**Excerpted text**
▼

We’ll discuss this shortly, but first, let’s align on the key concepts of the optimization process. Each optimisation problem consists of:
- Decision variables: Parameters that can be adjusted in the model, typically representing the levers or decisions we want to make.
- Objective function: The target variable we aim to maximize or minimize. It goes without saying that it must depend on the decision variables.
- Constraints: Conditions placed on the decision variables that define their possible values. For example, ensuring the team cannot work a negative number of hours.
With these basic concepts in mind, we can define Linear Programming as a scenario where the following conditions hold:
- The objective function is linear.
- All constraints are linear.
- Decision variables are real-valued.
Integer Programming is very similar to Linear Programming, with one key difference: some or all decision variables must be integers. While this may seem like a minor change, it significantly impacts the solution approach, requiring more complex methods than those used in Linear Programming. One common technique is branch-and-bound. We won’t dive deeper into the theory here, but you can always find more detailed explanations online.
For linear optimization, I prefer the widely used Python package PuLP. However, there are other options available, such as Python MIP or Pyomo. Let’s install PuLP via pip.
! pip install pulp
Now, it’s time to define our task as a mathematical optimisation problem. There are the following steps for it:
- Define the set of decision variables (levers we can adjust).

▲

**Material supplied**
▼

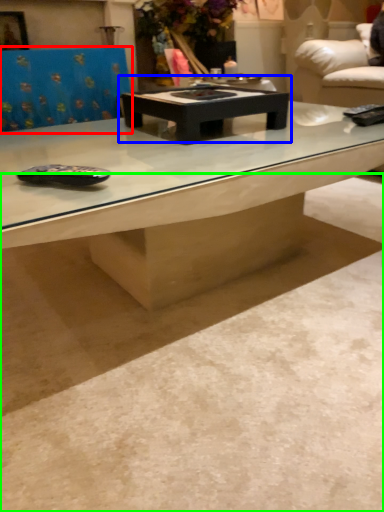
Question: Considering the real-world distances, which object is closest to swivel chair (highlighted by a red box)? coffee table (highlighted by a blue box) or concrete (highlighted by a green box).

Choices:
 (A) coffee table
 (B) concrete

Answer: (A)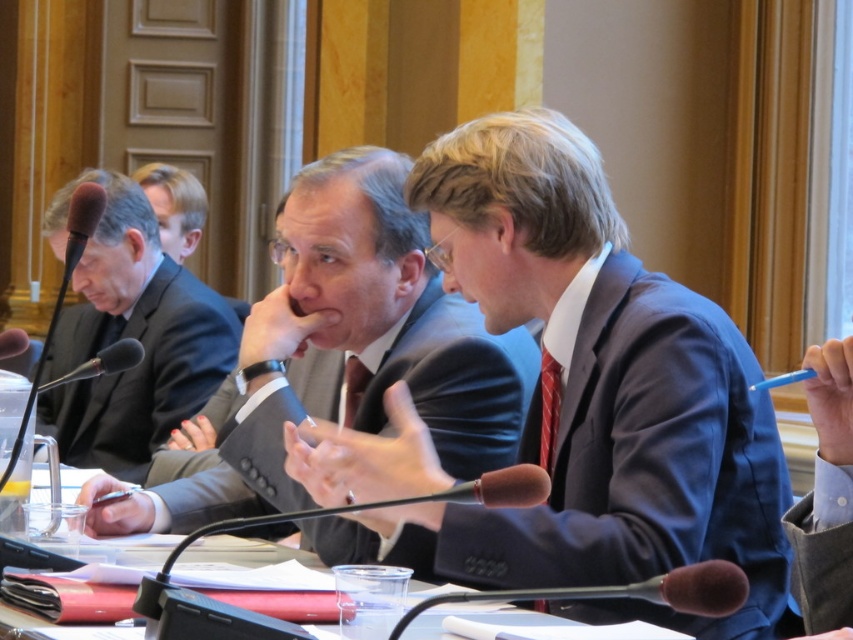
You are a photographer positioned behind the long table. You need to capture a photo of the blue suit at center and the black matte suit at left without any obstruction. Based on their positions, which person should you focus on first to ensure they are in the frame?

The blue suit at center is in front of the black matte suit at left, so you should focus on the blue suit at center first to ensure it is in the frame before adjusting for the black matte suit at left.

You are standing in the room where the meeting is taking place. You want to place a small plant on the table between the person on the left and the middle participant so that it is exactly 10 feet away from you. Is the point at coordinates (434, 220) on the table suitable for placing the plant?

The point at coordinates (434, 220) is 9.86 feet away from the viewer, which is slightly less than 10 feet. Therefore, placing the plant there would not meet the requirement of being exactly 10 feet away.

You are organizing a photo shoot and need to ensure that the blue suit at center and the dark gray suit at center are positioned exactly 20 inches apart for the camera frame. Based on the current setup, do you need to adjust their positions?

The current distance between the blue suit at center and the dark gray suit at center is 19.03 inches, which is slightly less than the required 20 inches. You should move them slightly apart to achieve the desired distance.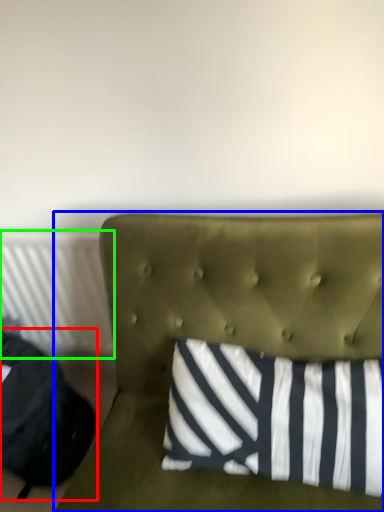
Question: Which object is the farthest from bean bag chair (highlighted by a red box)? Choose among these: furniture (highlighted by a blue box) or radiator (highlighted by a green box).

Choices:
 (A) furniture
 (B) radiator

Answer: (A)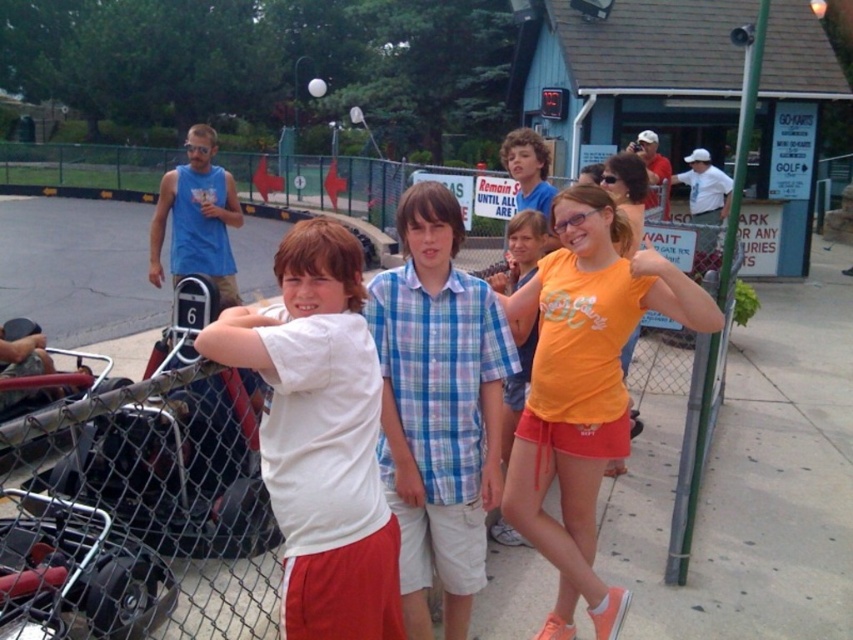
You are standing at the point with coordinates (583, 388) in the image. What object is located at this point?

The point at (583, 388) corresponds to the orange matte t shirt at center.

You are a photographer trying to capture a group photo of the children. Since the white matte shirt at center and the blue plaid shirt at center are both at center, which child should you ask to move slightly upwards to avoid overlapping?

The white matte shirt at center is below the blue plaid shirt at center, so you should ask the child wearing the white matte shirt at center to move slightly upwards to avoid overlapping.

▲
▼

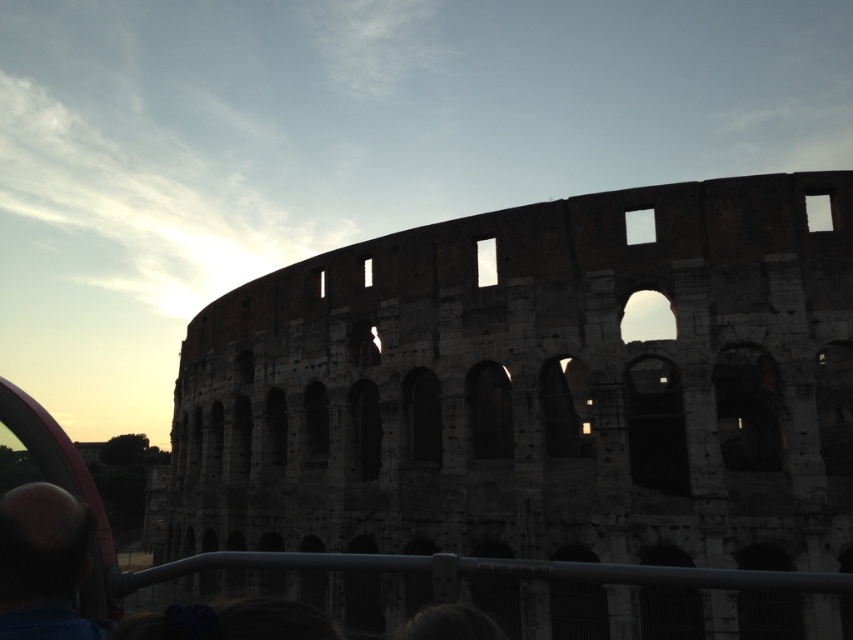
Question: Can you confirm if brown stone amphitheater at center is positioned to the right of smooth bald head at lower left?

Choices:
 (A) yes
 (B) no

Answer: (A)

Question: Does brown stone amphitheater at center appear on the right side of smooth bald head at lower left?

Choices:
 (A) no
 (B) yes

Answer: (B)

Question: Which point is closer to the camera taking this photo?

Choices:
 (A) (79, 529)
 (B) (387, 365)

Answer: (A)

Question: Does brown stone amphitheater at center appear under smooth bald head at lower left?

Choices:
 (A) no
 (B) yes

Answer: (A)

▲
▼

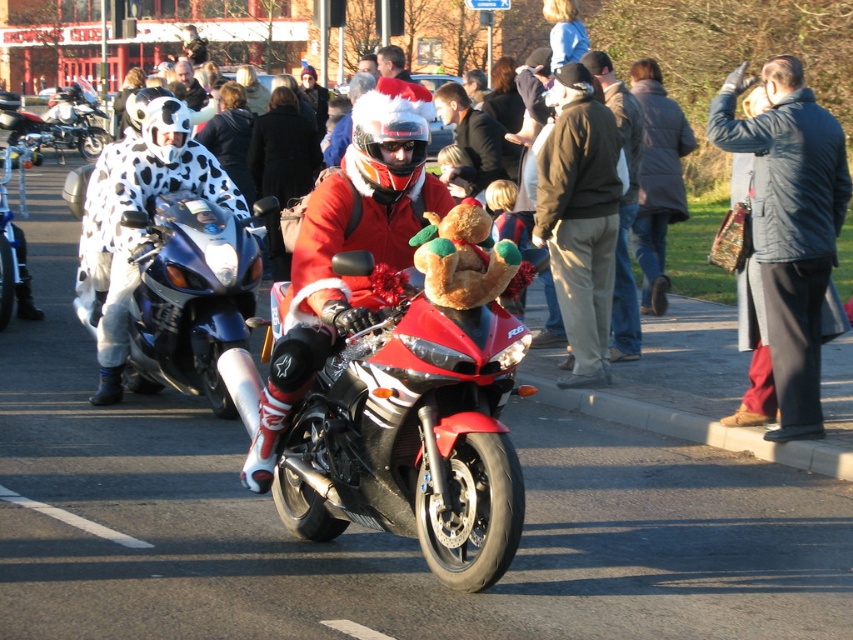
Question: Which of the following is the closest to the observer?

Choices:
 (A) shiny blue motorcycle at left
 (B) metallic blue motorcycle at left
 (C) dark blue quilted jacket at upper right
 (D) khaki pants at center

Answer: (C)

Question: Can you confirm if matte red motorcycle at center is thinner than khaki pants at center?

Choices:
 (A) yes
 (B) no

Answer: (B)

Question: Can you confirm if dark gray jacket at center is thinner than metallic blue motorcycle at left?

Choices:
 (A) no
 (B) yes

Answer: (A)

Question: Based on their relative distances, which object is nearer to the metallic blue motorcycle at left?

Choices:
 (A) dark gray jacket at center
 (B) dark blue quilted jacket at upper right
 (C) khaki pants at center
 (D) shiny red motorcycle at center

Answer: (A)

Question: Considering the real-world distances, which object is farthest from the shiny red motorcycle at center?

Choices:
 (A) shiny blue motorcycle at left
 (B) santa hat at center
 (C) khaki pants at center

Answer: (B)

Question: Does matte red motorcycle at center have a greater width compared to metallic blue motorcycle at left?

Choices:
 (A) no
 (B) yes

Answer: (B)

▲

**Task set**
1) Answer these questions from the optimization excerpt:
(a) What example of a constraint does it give?
(b) What key difference separates Integer Programming from Linear Programming?
(c) Which Python package does it prefer for linear optimization?
2) Extend the optimization excerpt, picking up right after its final list item about defining decision variables.
The data has no connection to the optimization excerpt.

**Outputs in order**
1)
(a) Ensuring the team cannot work a negative number of hours.
(b) Some or all decision variables must be integers.
(c) PuLP.

2)
- Align on the objective function (a variable that we will be optimising for).
- Formulate constraints (the conditions that must hold true during optimisations).
Let’s go through the steps one by one. But first, we need to create the problem object and set the objective — maximization in our case.
from pulp import *
problem = LpProblem("Marketing_campaign", LpMaximize)
The next step is defining the decision variables — parameters that we can change during optimisation. Our main decision is either to run a marketing campaign or not. So, we can model it as a set of binary variables (0 or 1) for each segment. Let’s do it with the PuLP library.
segments = range(df.shape[0])
selected = LpVariable.dicts("Selected", segments, cat="Binary")
After that, it’s time to align on the objective function. As discussed, we want to maximise the revenue. The total revenue will be a sum of revenue from all the selected segments (where decision_variable = 1 ). Therefore, we can define this formula as the sum of the expected revenue for each segment multiplied by the decision binary variable.
problem += lpSum(
selected[i] * list(df['revenue'].values)[i]
for i in segments
)
The final step is to add constraints. Let’s start with a simple constraint: our marketing spending must be below $30M.
problem += lpSum(
selected[i] * df['marketing_spending'].values[i]
for i in segments
) <= 30 * 10**6
Hint: you can print problem to double check the objective function and constraints.
Now that we’ve defined everything, we can run the optimization and analyze the results.
problem.solve()
It takes less than a second to run the optimization, a significant improvement compared to the thousands of years that brute force would require.
Result - Optimal solution found
Objective value: 110162662.21000001
Enumerated nodes: 4
Total iterations: 76
Time (CPU seconds): 0.02
Time (Wallclock seconds): 0.02
Let’s save the results of the model execution — the decision variables indicating whether each segment was selected or not — into our dataframe.
df['selected'] = list(map(lambda x: x.value(), selected.values()))
print(df[df.selected == 1].revenue.sum()/10**6)
# 110.16
It works like magic, allowing you to obtain the solution quickly. Additionally, note that we achieved higher revenue compared to our naive approach: $110.16M versus $107.92M.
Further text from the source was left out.